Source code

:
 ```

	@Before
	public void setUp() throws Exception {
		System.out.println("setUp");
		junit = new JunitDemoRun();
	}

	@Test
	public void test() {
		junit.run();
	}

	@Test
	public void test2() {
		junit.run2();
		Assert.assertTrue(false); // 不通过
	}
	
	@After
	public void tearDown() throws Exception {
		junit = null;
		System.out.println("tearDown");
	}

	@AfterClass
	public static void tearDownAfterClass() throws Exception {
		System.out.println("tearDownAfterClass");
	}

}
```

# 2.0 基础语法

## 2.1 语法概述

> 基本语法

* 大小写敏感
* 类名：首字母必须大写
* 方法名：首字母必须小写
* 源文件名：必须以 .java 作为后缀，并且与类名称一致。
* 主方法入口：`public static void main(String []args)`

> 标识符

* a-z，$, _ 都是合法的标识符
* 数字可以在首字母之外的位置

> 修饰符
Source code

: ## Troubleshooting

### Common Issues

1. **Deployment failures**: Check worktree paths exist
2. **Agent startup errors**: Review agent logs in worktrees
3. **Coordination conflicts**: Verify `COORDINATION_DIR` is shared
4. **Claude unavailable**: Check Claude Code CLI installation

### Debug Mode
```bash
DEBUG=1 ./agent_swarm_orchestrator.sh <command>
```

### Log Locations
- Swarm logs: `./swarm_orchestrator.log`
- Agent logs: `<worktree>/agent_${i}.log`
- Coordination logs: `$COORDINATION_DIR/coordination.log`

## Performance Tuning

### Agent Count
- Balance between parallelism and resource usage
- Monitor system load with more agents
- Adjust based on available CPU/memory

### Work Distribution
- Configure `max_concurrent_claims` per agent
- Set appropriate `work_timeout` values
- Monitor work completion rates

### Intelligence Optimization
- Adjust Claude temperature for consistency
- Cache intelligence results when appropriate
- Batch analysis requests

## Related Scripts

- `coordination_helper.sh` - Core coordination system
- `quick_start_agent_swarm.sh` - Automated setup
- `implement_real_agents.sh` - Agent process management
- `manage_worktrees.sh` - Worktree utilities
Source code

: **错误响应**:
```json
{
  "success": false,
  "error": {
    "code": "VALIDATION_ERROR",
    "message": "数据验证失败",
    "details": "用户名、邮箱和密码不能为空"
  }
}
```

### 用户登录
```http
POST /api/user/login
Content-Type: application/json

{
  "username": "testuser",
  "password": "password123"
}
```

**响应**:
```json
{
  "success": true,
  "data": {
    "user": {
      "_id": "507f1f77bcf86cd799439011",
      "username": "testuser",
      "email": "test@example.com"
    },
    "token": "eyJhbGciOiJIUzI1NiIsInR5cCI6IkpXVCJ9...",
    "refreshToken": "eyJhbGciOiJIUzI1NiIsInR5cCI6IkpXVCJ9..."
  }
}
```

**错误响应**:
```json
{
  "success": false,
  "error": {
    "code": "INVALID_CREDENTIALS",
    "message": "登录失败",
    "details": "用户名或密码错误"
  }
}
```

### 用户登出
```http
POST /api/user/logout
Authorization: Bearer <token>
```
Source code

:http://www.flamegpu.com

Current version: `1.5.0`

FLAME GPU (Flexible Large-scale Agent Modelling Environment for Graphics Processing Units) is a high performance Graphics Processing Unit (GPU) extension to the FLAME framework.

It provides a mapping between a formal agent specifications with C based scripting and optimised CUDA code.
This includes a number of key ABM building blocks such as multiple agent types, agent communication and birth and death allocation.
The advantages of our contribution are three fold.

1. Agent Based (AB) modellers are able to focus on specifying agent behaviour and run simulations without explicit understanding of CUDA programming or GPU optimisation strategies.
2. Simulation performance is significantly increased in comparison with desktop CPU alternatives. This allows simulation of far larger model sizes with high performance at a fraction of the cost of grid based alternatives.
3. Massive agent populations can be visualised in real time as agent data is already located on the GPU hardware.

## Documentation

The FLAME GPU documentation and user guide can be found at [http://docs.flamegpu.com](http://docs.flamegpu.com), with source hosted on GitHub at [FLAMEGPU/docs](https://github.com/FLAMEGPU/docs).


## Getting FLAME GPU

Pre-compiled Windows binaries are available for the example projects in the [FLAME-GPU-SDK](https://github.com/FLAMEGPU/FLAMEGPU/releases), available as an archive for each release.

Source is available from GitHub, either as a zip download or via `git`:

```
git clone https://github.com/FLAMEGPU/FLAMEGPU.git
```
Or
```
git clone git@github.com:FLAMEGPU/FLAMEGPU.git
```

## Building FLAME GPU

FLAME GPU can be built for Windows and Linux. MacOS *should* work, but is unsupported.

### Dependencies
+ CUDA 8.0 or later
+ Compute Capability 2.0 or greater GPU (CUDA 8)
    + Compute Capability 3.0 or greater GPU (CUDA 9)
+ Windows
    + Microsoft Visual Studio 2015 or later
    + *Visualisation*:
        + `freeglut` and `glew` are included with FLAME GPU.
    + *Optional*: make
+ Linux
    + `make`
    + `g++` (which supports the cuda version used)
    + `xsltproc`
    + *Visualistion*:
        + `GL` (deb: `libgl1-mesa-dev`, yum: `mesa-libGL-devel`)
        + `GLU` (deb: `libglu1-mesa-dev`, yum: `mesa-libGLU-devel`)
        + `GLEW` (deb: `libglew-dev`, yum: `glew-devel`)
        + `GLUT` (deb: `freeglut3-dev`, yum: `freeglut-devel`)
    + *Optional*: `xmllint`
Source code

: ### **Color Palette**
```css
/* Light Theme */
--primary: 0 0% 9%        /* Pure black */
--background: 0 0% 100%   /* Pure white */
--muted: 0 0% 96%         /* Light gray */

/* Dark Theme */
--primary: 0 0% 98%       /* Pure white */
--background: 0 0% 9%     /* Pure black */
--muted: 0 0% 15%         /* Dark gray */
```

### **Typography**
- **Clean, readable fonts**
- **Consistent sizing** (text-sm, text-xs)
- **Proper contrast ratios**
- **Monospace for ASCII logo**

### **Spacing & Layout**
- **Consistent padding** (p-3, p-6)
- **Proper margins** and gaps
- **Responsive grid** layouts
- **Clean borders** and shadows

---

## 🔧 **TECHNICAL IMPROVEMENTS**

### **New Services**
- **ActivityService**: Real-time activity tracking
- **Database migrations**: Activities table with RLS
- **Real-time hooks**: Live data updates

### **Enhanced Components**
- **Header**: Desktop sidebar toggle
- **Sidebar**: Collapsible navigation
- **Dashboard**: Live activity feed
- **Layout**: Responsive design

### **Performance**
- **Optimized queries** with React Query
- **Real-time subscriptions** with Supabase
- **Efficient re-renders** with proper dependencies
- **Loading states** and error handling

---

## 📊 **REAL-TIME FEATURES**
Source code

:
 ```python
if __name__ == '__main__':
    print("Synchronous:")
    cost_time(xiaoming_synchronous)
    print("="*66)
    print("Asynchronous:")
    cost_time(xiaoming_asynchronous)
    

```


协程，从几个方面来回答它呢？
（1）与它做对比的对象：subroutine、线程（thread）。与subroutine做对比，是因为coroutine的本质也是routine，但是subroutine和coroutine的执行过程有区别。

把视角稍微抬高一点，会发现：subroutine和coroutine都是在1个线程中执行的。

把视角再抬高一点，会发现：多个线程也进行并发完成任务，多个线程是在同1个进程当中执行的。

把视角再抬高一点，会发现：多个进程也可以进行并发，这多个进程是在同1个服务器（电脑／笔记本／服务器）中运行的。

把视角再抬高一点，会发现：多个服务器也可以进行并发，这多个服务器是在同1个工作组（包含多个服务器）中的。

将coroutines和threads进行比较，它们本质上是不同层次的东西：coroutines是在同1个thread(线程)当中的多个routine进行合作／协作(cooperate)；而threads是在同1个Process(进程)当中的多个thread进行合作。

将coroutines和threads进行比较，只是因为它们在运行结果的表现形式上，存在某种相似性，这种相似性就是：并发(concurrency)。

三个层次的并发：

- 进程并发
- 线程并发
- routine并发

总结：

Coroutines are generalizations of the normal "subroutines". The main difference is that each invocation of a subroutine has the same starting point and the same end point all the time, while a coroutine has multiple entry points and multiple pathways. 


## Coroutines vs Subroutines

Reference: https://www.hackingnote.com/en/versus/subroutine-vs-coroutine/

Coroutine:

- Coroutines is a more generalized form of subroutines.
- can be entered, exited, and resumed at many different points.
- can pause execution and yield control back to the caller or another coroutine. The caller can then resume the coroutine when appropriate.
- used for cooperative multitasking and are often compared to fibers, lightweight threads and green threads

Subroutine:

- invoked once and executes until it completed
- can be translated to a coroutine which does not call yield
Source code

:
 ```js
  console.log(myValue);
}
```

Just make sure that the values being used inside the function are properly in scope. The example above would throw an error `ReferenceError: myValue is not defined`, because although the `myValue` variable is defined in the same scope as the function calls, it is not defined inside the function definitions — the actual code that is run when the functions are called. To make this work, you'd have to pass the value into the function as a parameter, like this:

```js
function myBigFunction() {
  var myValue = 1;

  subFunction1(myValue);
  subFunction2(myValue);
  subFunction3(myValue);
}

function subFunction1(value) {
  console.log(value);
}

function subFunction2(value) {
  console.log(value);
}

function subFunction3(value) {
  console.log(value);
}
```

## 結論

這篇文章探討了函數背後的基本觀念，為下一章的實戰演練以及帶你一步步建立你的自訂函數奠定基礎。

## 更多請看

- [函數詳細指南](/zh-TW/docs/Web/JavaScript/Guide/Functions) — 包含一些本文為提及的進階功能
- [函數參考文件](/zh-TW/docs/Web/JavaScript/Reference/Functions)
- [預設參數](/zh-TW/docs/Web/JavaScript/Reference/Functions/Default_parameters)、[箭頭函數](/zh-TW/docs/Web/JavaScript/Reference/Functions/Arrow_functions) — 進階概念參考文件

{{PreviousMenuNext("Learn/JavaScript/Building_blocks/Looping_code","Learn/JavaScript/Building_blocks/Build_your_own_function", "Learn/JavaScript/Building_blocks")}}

▶ [WHAT THE TASK ASKS]
Starting at the first line of the entries above, please extract each line up to and including the line with "## 2.1 语法概述", unchanged, and add nothing.

▶ [FINAL ANSWER]
Source code

:
 ```

	@Before
	public void setUp() throws Exception {
		System.out.println("setUp");
		junit = new JunitDemoRun();
	}

	@Test
	public void test() {
		junit.run();
	}

	@Test
	public void test2() {
		junit.run2();
		Assert.assertTrue(false); // 不通过
	}
	
	@After
	public void tearDown() throws Exception {
		junit = null;
		System.out.println("tearDown");
	}

	@AfterClass
	public static void tearDownAfterClass() throws Exception {
		System.out.println("tearDownAfterClass");
	}

}
```

# 2.0 基础语法

## 2.1 语法概述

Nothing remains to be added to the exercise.